**Opdrachten**
- A) Welke artikelen van de Regeling les- en cursusgeldwet vervallen volgens het tekstfragment?
- B) Schrijf een stuk uit het tekstfragment woord voor woord over. Begin bij de woorden "De artikelen 2" en stop na de woorden "of een prestatiebeurs.".

**Tekstfragment**
◇ ◇ ◇ ◇
De lening van een debiteur die op grond van artikel 10a.2, eerste lid, onderdeel b, of artikel 12.14, vijfde lid, van de wet een aanvraag heeft gedaan om die lening aan te merken als een lening hoger onderwijs, wordt met ingang van de datum waarop de aflosfase begint aangemerkt als een lening hoger onderwijs.

Artikel 6b.3. Toepassing nieuwe terugbetalingsregels op studieschuld waarop reeds is afgelost

Voor de debiteur, bedoeld in artikel 10a.2, eerste lid, onderdeel b, of 12.14, vierde lid, van de wet, voor wie reeds een aflosfase is aangevangen voordat artikel 12.14, vijfde lid, van de wet op hem van toepassing wordt, geldt het verzoek om de lening aan te merken als een lening hoger onderwijs voor beide leningen, met dien verstande dat:

  • a. de aanvraag wordt ingediend vóór aanvang van de aflosfase van de lening waarop artikel 12.14, vijfde lid, van de wet van toepassing is, maar na 31 december 2016;

  • b. beide leningen worden aangemerkt als een lening hoger onderwijs met ingang van de datum waarop de aflosfase van de lening waarop artikel 12.14, vijfde lid, van de wet van toepassing is begint; en

  • c. de totale duur van de aflosfase voor de lening waarvoor reeds een aflosfase was aangevangen, wordt verminderd met het aantal maanden dat die aflosfase reeds had geduurd.

ARTIKEL III. REGELING TEGEMOETKOMING ONDERWIJSBIJDRAGE EN SCHOOLKOSTEN

In artikel 4.3 van de Regeling tegemoetkoming onderwijsbijdrage en schoolkosten wordt ‘door bijschrijving op de bank- of postbankrekening in Nederland’ vervangen door ‘door bijschrijving op de bankrekening’ en wordt ‘op een door hem aangewezen bank- of postbankrekening in Nederland’ vervangen door: op een door hem aangewezen bankrekening.

ARTIKEL IV. REGELING LES- EN CURSUSGELDWET

De artikelen 2 en 3 vervallen.

ARTIKEL V. UITVOERINGSREGELING EXPERIMENTENWET VOOROPLEIDINGSEISEN SELECTIE EN COLLEGEGELDHEFFING

In artikel 9 van de Uitvoeringsregeling experimentenwet vooropleidingseisen selectie en collegegeldheffing wordt ‘6.4 tot en met 6.18’ vervangen door: 6.4 tot en met 6.17.

ARTIKEL VI. UITVOERINGSREGELING LOONBELASTING 2011

In artikel 6.3, tweede lid, onder a, van de Uitvoeringsregeling loonbelasting 2011 wordt ‘op een gift, een voorwaardelijke gift of een prestatiebeurs’ vervangen door: op een gift of een prestatiebeurs.
◇ ◇ ◇ ◇
**Gegevensfragment**
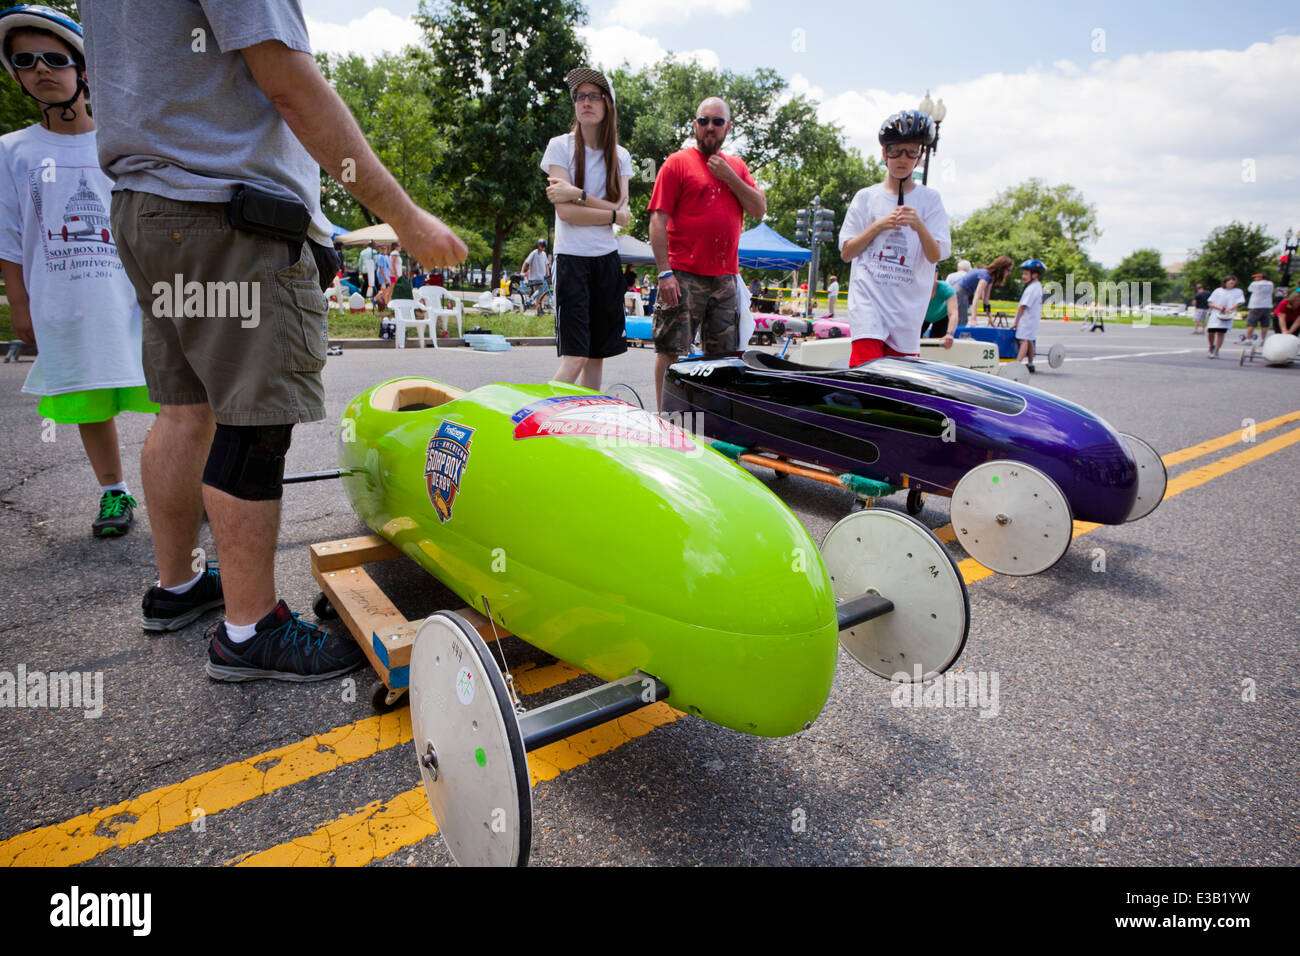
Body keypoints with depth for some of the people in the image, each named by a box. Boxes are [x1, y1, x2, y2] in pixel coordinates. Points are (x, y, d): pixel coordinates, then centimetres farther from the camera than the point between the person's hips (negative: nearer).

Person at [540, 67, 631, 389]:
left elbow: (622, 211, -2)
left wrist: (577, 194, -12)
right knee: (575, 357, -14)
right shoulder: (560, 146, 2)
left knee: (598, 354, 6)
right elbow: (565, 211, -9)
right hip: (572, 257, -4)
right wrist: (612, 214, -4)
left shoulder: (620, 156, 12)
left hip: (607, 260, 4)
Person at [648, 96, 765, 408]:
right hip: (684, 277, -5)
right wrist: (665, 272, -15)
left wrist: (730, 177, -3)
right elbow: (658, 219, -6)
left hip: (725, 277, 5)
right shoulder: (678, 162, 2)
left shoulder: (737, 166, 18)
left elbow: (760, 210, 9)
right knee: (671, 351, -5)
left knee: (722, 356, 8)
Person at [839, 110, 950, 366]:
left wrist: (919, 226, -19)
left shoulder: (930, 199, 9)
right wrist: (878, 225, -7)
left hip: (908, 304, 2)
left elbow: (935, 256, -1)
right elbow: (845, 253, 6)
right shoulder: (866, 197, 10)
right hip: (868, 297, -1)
◇ ◇ ◇ ◇
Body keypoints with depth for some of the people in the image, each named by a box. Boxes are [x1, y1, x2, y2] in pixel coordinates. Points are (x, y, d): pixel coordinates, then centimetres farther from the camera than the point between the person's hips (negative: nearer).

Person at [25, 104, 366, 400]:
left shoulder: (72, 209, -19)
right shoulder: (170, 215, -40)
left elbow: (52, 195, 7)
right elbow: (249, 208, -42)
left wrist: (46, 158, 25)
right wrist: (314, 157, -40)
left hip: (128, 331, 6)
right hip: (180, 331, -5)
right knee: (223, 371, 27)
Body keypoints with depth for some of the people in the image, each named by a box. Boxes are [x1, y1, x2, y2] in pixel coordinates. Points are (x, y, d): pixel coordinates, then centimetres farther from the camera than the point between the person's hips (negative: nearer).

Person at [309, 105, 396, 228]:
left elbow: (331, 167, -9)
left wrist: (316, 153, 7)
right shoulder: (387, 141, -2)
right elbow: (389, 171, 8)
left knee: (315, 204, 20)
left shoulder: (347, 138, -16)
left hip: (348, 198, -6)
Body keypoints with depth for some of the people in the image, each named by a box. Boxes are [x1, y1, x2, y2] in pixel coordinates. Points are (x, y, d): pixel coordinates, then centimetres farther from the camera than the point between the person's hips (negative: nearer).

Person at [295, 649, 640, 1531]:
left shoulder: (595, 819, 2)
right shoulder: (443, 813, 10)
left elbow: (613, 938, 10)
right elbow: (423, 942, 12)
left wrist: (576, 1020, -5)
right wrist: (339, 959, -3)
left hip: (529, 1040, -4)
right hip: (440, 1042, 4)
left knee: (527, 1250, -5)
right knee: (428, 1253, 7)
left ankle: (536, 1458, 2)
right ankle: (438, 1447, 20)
◇ ◇ ◇ ◇
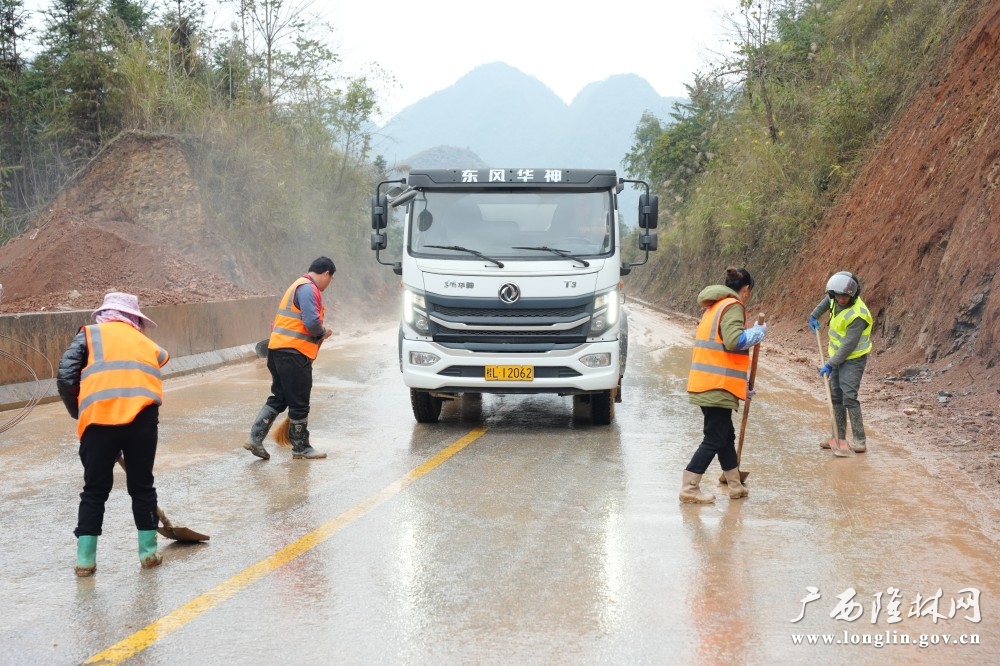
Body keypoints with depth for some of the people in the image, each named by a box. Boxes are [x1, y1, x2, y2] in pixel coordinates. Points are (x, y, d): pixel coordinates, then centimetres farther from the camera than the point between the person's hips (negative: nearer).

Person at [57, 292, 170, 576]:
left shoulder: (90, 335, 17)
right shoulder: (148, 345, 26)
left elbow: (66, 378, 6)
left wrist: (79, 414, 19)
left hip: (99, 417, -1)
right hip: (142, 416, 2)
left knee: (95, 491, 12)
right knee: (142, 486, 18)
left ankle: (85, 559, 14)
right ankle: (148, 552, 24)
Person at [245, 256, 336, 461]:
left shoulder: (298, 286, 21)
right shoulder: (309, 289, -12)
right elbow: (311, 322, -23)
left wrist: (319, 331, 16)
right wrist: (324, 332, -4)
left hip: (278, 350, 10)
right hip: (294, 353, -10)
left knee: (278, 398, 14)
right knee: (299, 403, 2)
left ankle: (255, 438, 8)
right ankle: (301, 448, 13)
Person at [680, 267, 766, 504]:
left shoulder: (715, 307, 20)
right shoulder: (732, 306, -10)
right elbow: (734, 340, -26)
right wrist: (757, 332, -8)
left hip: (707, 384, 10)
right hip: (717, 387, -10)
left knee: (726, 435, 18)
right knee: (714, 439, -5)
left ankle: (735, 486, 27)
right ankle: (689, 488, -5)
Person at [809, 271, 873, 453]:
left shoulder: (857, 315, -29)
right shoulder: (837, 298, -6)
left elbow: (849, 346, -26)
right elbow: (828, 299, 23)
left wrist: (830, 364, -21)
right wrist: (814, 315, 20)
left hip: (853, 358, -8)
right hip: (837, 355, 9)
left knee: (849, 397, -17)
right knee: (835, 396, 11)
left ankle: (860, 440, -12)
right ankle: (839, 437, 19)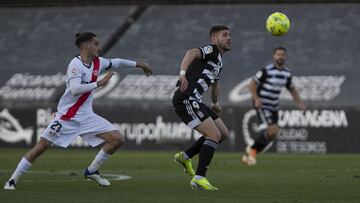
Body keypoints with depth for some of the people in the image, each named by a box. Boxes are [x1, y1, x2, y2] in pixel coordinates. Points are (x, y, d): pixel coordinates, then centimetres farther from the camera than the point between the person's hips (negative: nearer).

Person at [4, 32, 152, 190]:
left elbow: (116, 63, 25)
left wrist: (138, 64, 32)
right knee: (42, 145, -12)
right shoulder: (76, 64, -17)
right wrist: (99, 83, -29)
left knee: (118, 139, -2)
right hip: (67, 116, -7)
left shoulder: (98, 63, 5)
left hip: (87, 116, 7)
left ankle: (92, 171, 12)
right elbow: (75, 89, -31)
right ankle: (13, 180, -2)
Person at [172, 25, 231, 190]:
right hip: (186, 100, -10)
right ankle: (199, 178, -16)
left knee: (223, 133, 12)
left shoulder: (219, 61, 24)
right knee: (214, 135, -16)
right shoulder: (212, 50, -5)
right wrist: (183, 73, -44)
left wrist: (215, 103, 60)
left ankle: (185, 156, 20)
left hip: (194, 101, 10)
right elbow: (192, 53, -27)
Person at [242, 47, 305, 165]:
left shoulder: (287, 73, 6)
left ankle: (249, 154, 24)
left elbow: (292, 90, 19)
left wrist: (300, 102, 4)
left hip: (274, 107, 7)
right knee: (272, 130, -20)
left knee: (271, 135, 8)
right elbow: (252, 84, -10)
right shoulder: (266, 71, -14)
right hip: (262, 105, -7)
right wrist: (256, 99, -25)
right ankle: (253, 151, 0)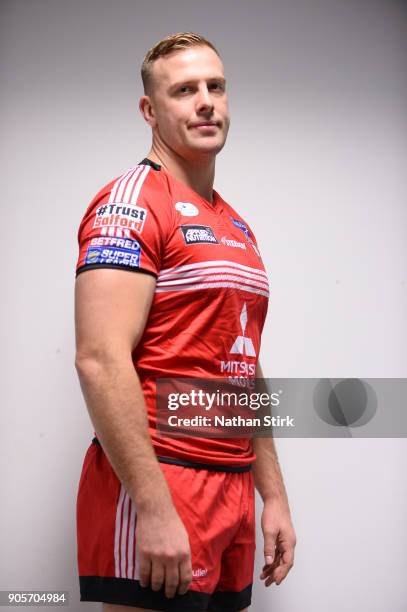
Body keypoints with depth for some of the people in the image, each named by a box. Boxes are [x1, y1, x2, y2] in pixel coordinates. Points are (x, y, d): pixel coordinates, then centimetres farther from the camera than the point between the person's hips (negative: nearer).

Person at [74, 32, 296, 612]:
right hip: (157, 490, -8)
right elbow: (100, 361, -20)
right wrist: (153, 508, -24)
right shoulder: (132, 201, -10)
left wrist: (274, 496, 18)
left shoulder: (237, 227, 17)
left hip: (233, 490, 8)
◇ ◇ ◇ ◇
**Uitwerkingen**
- A) Artikel 2 en artikel 3.

- B)
De artikelen 2 en 3 vervallen.

ARTIKEL V. UITVOERINGSREGELING EXPERIMENTENWET VOOROPLEIDINGSEISEN SELECTIE EN COLLEGEGELDHEFFING

In artikel 9 van de Uitvoeringsregeling experimentenwet vooropleidingseisen selectie en collegegeldheffing wordt ‘6.4 tot en met 6.18’ vervangen door: 6.4 tot en met 6.17.

ARTIKEL VI. UITVOERINGSREGELING LOONBELASTING 2011

In artikel 6.3, tweede lid, onder a, van de Uitvoeringsregeling loonbelasting 2011 wordt ‘op een gift, een voorwaardelijke gift of een prestatiebeurs’ vervangen door: op een gift of een prestatiebeurs.